Every month the Plans Group comments on current planning applications, these typically include conversion of offices to residential (such as the Ziggurat or Abbot House) as well as use of inappropriate materials, over development of small sites, and building in the Green Belt.
See below for details of some of the issues we have pursued in the last year which include:
- organising the Conservation 50 events in partnership with residents associations and sponsors
- supporting action to replace the steps at the main entrance to Clarence Park,
- pressing the Council on the continued absence of a strategy to address problems with the lake in Verulamium Park,
- working with the owners of Waxhouse Gate to support redecoration and renovation,
- commenting on developers plans such as for the Civic Centre South site and other significant locations.

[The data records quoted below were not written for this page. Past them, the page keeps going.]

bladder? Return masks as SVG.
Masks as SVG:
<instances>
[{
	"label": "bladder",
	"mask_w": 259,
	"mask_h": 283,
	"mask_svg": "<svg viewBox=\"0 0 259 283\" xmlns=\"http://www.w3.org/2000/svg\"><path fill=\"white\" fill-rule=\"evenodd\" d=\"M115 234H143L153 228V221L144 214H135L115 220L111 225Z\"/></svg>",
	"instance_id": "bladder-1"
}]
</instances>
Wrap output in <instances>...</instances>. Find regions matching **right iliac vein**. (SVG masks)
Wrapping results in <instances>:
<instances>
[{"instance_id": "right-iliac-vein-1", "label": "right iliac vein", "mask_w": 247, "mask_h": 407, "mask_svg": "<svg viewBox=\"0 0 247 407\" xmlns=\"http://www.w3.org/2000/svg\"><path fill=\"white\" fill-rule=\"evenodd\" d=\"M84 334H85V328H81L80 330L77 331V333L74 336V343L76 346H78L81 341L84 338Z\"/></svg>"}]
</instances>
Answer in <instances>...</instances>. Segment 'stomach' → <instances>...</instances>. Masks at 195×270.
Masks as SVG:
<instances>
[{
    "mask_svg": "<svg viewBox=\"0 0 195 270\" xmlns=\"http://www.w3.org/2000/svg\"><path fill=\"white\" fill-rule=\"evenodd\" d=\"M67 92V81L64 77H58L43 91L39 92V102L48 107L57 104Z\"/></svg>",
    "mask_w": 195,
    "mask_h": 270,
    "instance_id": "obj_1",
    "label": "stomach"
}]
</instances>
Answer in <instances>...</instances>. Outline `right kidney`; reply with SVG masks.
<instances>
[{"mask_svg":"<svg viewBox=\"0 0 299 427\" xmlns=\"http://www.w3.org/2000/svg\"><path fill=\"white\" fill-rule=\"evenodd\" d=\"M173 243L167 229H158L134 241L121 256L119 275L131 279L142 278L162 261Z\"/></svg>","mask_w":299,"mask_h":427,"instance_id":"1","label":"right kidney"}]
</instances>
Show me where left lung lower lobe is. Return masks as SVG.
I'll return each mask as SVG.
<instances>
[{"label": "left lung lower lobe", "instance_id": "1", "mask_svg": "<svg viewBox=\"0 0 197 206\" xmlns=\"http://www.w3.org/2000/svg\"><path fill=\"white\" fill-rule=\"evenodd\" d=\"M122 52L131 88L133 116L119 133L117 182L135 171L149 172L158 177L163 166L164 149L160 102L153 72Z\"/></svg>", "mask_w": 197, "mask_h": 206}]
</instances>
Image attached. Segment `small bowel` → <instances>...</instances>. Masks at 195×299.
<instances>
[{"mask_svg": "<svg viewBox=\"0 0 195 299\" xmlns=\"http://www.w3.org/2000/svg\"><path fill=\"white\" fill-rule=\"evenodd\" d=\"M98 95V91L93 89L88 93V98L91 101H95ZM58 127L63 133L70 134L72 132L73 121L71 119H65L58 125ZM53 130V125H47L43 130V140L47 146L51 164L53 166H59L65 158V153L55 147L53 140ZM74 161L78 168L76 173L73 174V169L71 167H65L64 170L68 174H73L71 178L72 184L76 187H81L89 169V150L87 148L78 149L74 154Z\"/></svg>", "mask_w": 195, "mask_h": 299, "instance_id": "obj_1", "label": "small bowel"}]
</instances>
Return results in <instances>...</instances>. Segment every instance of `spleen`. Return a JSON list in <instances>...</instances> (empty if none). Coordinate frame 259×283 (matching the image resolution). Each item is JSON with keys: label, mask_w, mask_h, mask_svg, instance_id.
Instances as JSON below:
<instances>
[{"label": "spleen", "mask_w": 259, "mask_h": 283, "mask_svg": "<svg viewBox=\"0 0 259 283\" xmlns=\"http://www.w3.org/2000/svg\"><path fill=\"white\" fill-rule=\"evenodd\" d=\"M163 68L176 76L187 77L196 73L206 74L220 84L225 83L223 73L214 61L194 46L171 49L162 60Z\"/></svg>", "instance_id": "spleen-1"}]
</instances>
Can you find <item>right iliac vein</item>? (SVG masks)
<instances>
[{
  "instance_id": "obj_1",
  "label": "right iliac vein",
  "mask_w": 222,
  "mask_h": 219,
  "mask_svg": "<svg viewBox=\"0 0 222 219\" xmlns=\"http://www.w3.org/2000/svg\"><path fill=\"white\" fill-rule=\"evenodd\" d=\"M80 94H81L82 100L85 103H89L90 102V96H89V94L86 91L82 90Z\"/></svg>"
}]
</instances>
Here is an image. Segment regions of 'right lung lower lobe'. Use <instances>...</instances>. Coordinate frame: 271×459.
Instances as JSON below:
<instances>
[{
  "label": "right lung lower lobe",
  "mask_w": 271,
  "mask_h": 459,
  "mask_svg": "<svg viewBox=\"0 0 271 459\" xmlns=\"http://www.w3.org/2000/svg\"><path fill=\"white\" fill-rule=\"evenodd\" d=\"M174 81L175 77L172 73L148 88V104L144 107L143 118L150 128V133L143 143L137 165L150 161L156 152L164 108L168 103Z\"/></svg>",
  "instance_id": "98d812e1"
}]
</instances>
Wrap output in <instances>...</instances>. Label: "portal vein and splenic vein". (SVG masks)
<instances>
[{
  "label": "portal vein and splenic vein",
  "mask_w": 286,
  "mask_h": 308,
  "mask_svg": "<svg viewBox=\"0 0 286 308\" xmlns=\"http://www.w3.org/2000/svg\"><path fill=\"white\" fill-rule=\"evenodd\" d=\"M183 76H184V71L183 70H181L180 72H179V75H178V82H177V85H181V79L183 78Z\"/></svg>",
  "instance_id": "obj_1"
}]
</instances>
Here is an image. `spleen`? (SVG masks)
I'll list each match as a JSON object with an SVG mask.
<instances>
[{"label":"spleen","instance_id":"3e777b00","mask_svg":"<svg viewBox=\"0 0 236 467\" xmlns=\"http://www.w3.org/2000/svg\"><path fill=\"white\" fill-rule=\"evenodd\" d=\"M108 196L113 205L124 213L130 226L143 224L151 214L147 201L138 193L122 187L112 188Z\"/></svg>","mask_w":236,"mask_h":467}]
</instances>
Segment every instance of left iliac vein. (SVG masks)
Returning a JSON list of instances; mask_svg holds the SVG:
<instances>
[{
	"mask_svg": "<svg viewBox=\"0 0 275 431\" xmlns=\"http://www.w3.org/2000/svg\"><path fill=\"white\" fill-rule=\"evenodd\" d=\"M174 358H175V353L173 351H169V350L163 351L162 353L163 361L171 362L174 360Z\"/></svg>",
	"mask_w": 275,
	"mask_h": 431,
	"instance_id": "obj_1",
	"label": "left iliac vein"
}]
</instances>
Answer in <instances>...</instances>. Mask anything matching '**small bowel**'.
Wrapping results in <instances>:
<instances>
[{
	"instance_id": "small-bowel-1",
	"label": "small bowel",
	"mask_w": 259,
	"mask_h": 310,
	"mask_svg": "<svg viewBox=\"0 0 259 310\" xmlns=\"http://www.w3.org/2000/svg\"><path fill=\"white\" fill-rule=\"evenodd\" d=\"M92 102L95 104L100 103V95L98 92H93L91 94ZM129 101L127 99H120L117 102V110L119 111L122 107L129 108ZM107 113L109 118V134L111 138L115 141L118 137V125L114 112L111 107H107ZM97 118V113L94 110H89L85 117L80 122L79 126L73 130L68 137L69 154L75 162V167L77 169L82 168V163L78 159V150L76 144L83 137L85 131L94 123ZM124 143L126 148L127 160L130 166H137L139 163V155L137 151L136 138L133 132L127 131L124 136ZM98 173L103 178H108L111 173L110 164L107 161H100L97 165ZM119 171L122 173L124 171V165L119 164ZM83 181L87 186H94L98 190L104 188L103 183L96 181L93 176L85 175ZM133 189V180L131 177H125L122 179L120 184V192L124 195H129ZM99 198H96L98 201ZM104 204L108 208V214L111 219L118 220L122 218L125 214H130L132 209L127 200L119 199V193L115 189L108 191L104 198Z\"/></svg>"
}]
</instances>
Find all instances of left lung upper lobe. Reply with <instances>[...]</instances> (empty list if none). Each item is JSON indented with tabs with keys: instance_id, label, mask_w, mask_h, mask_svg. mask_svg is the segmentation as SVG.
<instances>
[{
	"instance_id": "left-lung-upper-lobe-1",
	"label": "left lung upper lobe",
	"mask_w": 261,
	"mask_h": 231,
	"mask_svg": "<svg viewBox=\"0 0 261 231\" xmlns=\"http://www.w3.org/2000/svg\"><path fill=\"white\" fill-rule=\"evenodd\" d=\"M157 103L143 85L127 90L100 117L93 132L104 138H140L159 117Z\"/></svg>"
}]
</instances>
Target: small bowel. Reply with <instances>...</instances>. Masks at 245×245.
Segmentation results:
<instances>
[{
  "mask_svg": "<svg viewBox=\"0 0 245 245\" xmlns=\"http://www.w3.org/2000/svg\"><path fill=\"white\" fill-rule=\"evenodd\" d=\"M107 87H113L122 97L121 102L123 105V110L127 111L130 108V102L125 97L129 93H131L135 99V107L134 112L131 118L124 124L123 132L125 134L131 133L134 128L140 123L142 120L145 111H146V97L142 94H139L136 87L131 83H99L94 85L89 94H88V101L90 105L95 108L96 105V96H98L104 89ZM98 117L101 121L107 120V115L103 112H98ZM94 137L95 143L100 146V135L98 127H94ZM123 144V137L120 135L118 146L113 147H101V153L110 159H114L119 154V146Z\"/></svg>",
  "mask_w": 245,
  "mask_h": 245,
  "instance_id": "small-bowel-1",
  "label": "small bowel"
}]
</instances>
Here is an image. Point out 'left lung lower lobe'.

2019 is the 50th Anniversary of a Conservation Area in St. Albans, whose Local Authority was among the first to implement the scheme. The primary purpose of Conservation Areas was “the protection and improvement of buildings of architectural or historic interest and of the character of areas of such interest”. Conservation 50 is a collaboration between St Albans Civic Society, Abbey Precincts Residents Association and Aboyne Residents Association. Public events have been organised to celebrate the first St Albans Conservation Area, to assess its value to the city and residents throughout the District, and to establish what is necessary for the protection and enhancement of our Conservation Areas in the future.
Those of you who have recently walked down from the Clock Tower to the Abbey Cathedral may have noticed how pristine the passageway, known as Waxhouse Gate, is now looking. Providing pedestrian access from the town to the Abbey, the Waxhouse Gate is an open passage through the ground floor of 15 High Street. Originally there was a Gothic arch but round stone archways and brick work were inserted in C18. It may once have been Sacrist’s Gate which existed in C14 and was rebuilt 1420-40 by Abbott Wheathampstead. It is a Grade II listed building. At the north entrance on the east of the arch there is one of St Albans First World War street memorial tablets, which is also listed.
The passageway has been in a pretty poor state and the Civic Society, with the proprietor of 15 High Street, and the support of the Council, have initiated some renovation and redecoration of this important piece of St Albans’ heritage. There is still more work to be done around the passageway: the redecoration of Waxhouse Gate – still more work to be done the flanking wall and Thai restaurant, as well the cleaning and repainting to the lamp-posts that run down to Sumpter Yard. With the likelihood of an increased footfall of visitors, it would be great if this important walkway can be spick and span by the time the new Museum and Gallery at the Town Hall and the Visitor Centre at the Abbey Cathedral open.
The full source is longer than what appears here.